Témoignage de Mohamed Benyahia, 63 ans, Neuville-sur-Sarthe

« Depuis cinq ans, je vis dans une maison qui menace de s’effondrer »

Un jour de septembre, en 2018, alors que je jardine, mon épouse ­m’interpelle et me dit de regarder le mur. Je vois une longue fissure sur ma maison, qui part du sol, rejoint le coin inférieur droit d’une fenêtre puis va jusqu’au toit. Elle n’existait pas avant cet été-là ! Mon premier réflexe est de contacter mon assureur et le maire. Mais ni l’un ni l’autre ne peuvent me renseigner sur le moment. J’ai réussi, seul, à trouver un ingénieur, en démarchant des entreprises de BTP. Il a bien voulu se déplacer chez moi et m’a expliqué que ma maison était « victime » de RGA. L’assureur m’a informé ensuite que cela n’entrait pas dans le champ de mon contrat habitation et qu’il faudrait un arrêté de catastrophe naturelle… que j’attends toujours, car les critères pour y être éligibles sont trop restrictifs. Depuis, les fissures se sont ­multipliées. J’ai payé 3 000 € de ma poche pour maintenir le mur avec des poutres en métal fixées à ma terrasse. Je n’ai pas les moyens de dépenser 50 000 € pour des micro­pieux et je ne peux prétendre à aucune indemnisation ! Depuis cinq ans, je vis donc dans une maison qui menace de s’effondrer.

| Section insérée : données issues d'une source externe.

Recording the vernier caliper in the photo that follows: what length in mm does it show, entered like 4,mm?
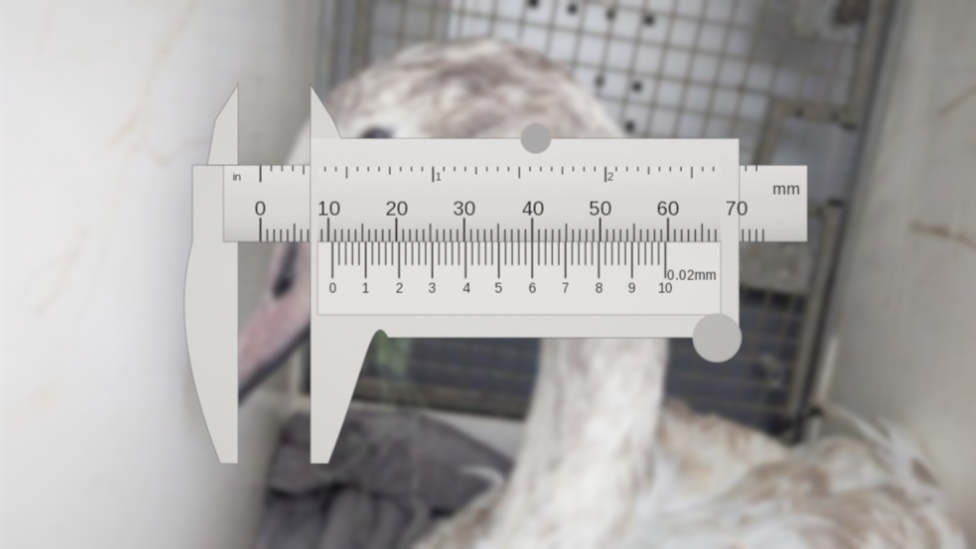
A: 10.6,mm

Comment se prémunir du risque ?

Vérifiez sur le site Georisques.gouv.fr si votre habitation se situe en zone argileuse. Si c’est le cas et que le risque est important, prenez les devants. Il existe plusieurs techniques, qui s’utilisent en fonction du sol.

  • Les premières, dites « horizontales », consistent à retirer les arbres buveurs d’eau, comme les saules pleureurs, à poser des écrans antiracines, à réaliser un drainage, à réhydrater les sols… Comptez quelques milliers d’euros.
  • La technique « verticale » est plus complexe. On renforce les fondations en installant des micropieux remplis de ciment qui traversent la couche d’argile. Efficace, mais cher : de 21 000 à 76 000 €.

(1) Rapport d’information n° 354 sur le financement du risque de ­retrait­-gonflement des argiles et de ses conséquences sur le bâti, Christine Lavarde, 15/02/2023.
(2) Rapport Ledoux sur le phénomène de retrait-gonflement des argiles (RGA), 19/10/2023.